» PROBLEM STATEMENT: Retype everything from "The Bono CDP" down to "the previous cycle." in the text on improving CDP scores, keeping every word and punctuation mark unchanged.

» PAGE EXTRACT:
* * * * * * *

The table above compares methodological approaches, not vendors. What matters is not the brand you choose, but the type of data you can present to the CDP auditor when they ask for evidence. The last row of primary data connected with suppliers is where Bono operates. Bono's infrastructure was built precisely for mid-sized industrial companies in LATAM that need to reach level B in one cycle, not three.
Improving the CDP Score is not a motivation problem. It's a data architecture problem. We have supported industrial companies in Mexico, Colombia and Chile over the past years, and the pattern is always the same: the sustainability team knows what CDP asks for, but the data they need lives in systems that don't talk to each other, in spreadsheets nobody audits, and in suppliers who have never been asked an emissions question in their lives.
The Bono CDP Data Framework organizes that chaos in three steps.
Before reaching out to a supplier, you have to get your own house in order. Bono connects directly to the company's operational systems — SAP, local ERPs, electrical metering sensors, fuel records — and builds a Scope 1 and 2 inventory with primary data, not with generic factors. This is what moves the disclosure score immediately. At a Mexican manufacturing company we worked with, this step alone reduced the reporting time from 14 weeks to 3 weeks, and eliminated the inconsistencies the auditor had flagged in the previous cycle.

* * * * * * *

» EXERCISE DATA:
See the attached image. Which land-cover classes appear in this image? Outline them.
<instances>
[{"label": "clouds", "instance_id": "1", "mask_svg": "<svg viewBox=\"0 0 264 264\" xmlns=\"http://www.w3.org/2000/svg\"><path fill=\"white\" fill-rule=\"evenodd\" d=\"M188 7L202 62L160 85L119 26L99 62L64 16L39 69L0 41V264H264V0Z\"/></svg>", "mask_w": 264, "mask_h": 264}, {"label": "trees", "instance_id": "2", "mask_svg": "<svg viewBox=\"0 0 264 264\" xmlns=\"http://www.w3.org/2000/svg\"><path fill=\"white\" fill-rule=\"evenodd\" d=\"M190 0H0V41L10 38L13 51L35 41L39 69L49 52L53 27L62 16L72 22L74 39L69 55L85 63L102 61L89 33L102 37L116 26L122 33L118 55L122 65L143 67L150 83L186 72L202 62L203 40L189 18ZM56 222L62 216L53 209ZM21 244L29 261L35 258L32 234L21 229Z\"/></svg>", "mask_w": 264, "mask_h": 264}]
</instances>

* * * * * * *

» FINISHED EXERCISE:
The Bono CDP Data Framework organizes that chaos in three steps.
Before reaching out to a supplier, you have to get your own house in order. Bono connects directly to the company's operational systems — SAP, local ERPs, electrical metering sensors, fuel records — and builds a Scope 1 and 2 inventory with primary data, not with generic factors. This is what moves the disclosure score immediately. At a Mexican manufacturing company we worked with, this step alone reduced the reporting time from 14 weeks to 3 weeks, and eliminated the inconsistencies the auditor had flagged in the previous cycle.